A very popular biologist, author and prominent atheist spokesman (he is referenced more than 200,000 times on the Internet and was a featured speaker at the 2010 World Atheist Conference in Melbourne Australia) subscribed to this very email series you’re reading right now. He sent me an email just the other day. He said:
“You’re insane, and you’re ignorant. You can stop sending me your foolish twaddle, your info is now in my filters.”
I kindly asked him if I could post his name and his comments on my website. No response.
That’s it. Total refusal to engage.
You know why?
Because he knows he can’t win.
I realize that I am not being terribly kind to atheism here (though I am not being unkind to anyone either). Atheism needs to be challenged by people of all beliefs, to account for itself. The infidels debate and this website www.cosmicfingerprints.com is an open challenge for atheists to provide evidence for the things they believe in.
Tossing around words like “rational inquiry” and “science” and “non-sequitur” is no substitute for sound reasoning, actual practice of science, and the use of logic.

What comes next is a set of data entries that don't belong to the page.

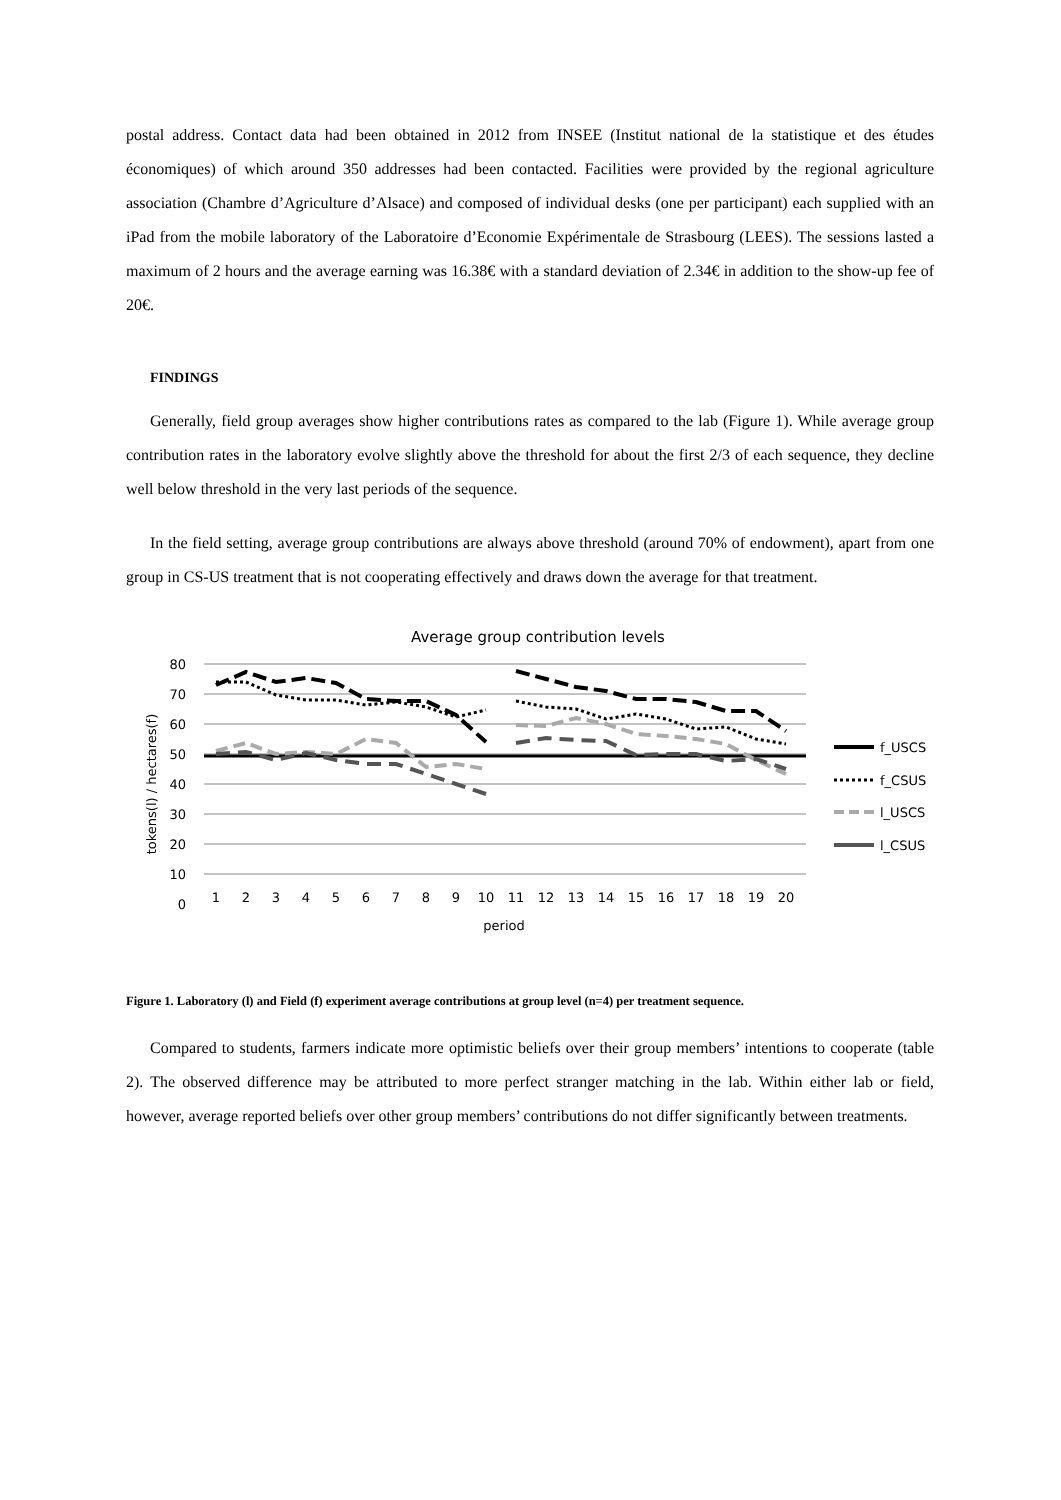postal address. Contact data had been obtained in 2012 from INSEE (Institut national de la statistique et des études économiques) of which around 350 addresses had been contacted. Facilities were provided by the regional agriculture association (Chambre d’Agriculture d’Alsace) and composed of individual desks (one per participant) each supplied with an iPad from the mobile laboratory of the Laboratoire d’Economie Expérimentale de Strasbourg (LEES). The sessions lasted a maximum of 2 hours and the average earning was 16.38€ with a standard deviation of 2.34€ in addition to the show-up fee of 20€.
FINDINGS
Generally, field group averages show higher contributions rates as compared to the lab (Figure 1). While average group contribution rates in the laboratory evolve slightly above the threshold for about the first 2/3 of each sequence, they decline well below threshold in the very last periods of the sequence.
In the field setting, average group contributions are always above threshold (around 70% of endowment), apart from one group in CS-US treatment that is not cooperating effectively and draws down the average for that treatment.
Average group contribution levels
80
70
60
50
40
30
20
10
0
tokens(l) / hectares(f)
1
2
3
4
5
6
7
8
9
10
11
12
13
14
15
16
17
18
19
20
period
f_USCS
f_CSUS
l_USCS
l_CSUS
Figure 1. Laboratory (l) and Field (f) experiment average contributions at group level (n=4) per treatment sequence.
Compared to students, farmers indicate more optimistic beliefs over their group members’ intentions to cooperate (table 2). The observed difference may be attributed to more perfect stranger matching in the lab. Within either lab or field, however, average reported beliefs over other group members’ contributions do not differ significantly between treatments.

If atheism is going to wear the robe of science and reason, it’s time for us to expect it to answer science questions, not evade them. We need to demand reasons, not non-reasons. Open factual discussion, not name-calling.
And… if the atheist doesn’t know, let’s allow him to admit he doesn’t know, and be kind to him when he makes that admission.
And once he is open to following the evidence wherever it leads, let us welcome him into the world of honest and rational inquiry.
P.S.: If you doubt what I am saying here – go to the Infidels site and see for yourself. Read every single post in the 5+ year thread. Read every reference you can find to this anywhere on the Internet. If after that you still think that my argument has been dismantled by the Infidels and I’m doing a cover-up job, then come back here and post your questions. Please read the FAQ first.
P.P.S.: I haven’t posted on the Infidels board in a long time. Why? Because it’s been years since anyone there has presented any kind of new rebuttal to my argument. If and when they do, I’ll be happy to re-engage.